From the Pacific Islands to the British Isles, from the Caribbean to Central Africa, the Commonwealth is a community which spans the reach of global geography and the entire breadth of the economic spectrum – a community united in its vast diversity by a common heritage and shared values of democracy and human rights.

Today we take an historic step to advance those values.

This Tuesday morning, when almost every child in Britain is in school, there are in the Commonwealth 75 million children who are not because they have no schools to go to.

Children who will never enjoy even the most basic primary education;

Children thus destined to fail almost before their life’s journey has begun.

With the new Commonwealth Education Fund – and other funds – we aim to ensure that, by 2015, no child is left out and that every child in the Commonwealth will receive primary education.

And, Your Majesty, we believe that it is an altogether fitting tribute to your fifty years of service to plant, across the Commonwealth, seeds that will still bear fruit in another half century.

I think of the five year olds who, as a result of this new Education Fund, will be given opportunities they would never otherwise have both in learning and in life – a chance that will transform their own lives immediately … and lift the life of their nations for the next half century and beyond.
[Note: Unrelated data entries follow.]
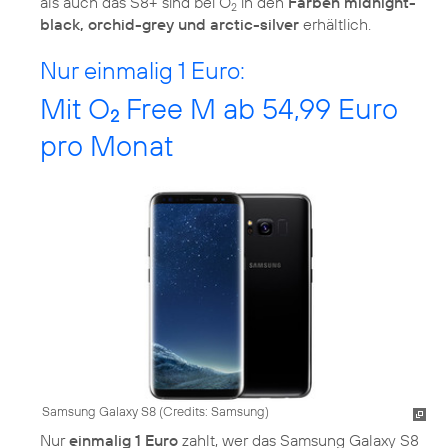
als auch das S8+ sind bei O
in den
Farben midnight-
2
black, orchid-grey und arctic-silver
erhältlich.
Nur einmalig 1 Euro:
Mit O
Free M ab 54,99 Euro
2
pro Monat
Samsung Galaxy S8 (
Credits: Samsung
)
Nur
einmalig 1 Euro
zahlt, wer das Samsung Galaxy S8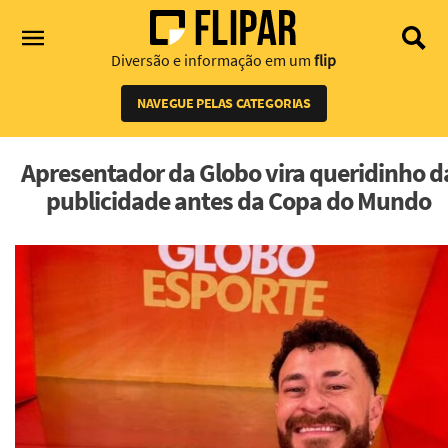
Diversão e informação em um
flip
NAVEGUE PELAS CATEGORIAS
Apresentador da Globo vira queridinho d
publicidade antes da Copa do Mundo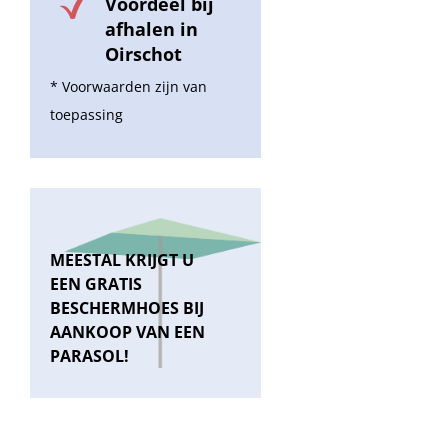
Voordeel bij
afhalen in
Oirschot
* Voorwaarden zijn van
toepassing
MEESTAL KRIJGT U
EEN GRATIS
BESCHERMHOES BIJ
AANKOOP VAN EEN
PARASOL!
Since 1997, the International Development Secretary has committed £650 million to support progressive governments determined to achieve, high-quality primary education, mainly in sub-Saharan Africa and South Asia. And she will significantly raise our commitment to overseas development over coming years and its share of national income.

The new Commonwealth Education Fund which will build on these British efforts will be a proud and permanent legacy of this Jubilee year.

The UK government will provide an initial £10 million.

And we will match pound for pound contributions from businesses and members of the public – in particular through this year’s Comic Relief campaign – “Sports Relief”.

Most of this money will be channeled through charities and NGOs to help the Commonwealth’s poorest countries open the doors of learning to all their children – most of all the most vulnerable and disadvantaged street children, child soldiers and aids orphans.

And I hope that this lasting legacy of the Jubilee Year will also be felt here in the UK.

At the moment around 870 schools from the Commonwealth are ‘twinned’ with British schools. I visited one of those schools this morning and saw myself how it is helping British children to gain a better understanding of other cultures.

The Commonwealth Education Fund will widen and deepen such ties, raise the awareness of international poverty and development in our schools and build new bridges between young people in Britain and across the Commonwealth.

In so doing, I hope that our children will grow up with a new consciousness of their responsibilities as global citizens – and a real sense that deprivation and despair anywhere diminish all of us everywhere.

There are threats we must face and defeat – from terrorism to exploitation to the easy temptations of indifference. But before us there is also an unprecedented possibility of progress.

We have in our hands the power and obligation, never given to any other generation at any other time in human history, to banish ignorance and poverty from the earth.

Every time we lift one child out of the slums and the destitution and squalor of living above open sewers…

Every time we cure one child afflicted by disease, and give her the chance of learning…

Every time we rescue one child soldier impressed into combat…

We are making a difference.

But if, through education, we can lift not just one child, but 75 million children out of poverty and hopelessness, we will have achieved a momentous victory for the values of the Commonwealth and the cause of our common humanity.

2002 is a momentous year for Your Majesty. And for your honour and ours, let it also be a momentous year for the Commonwealth

I can think of no tribute and no legacy that would better mark Your Majesty’s Jubilee Year than a promise, a commitment, that every child will at least have a decent start in life.

By opening the doors of learning to all of them, we can secure a stronger, fairer, more prosperous future, not just for them but for all our nations and peoples.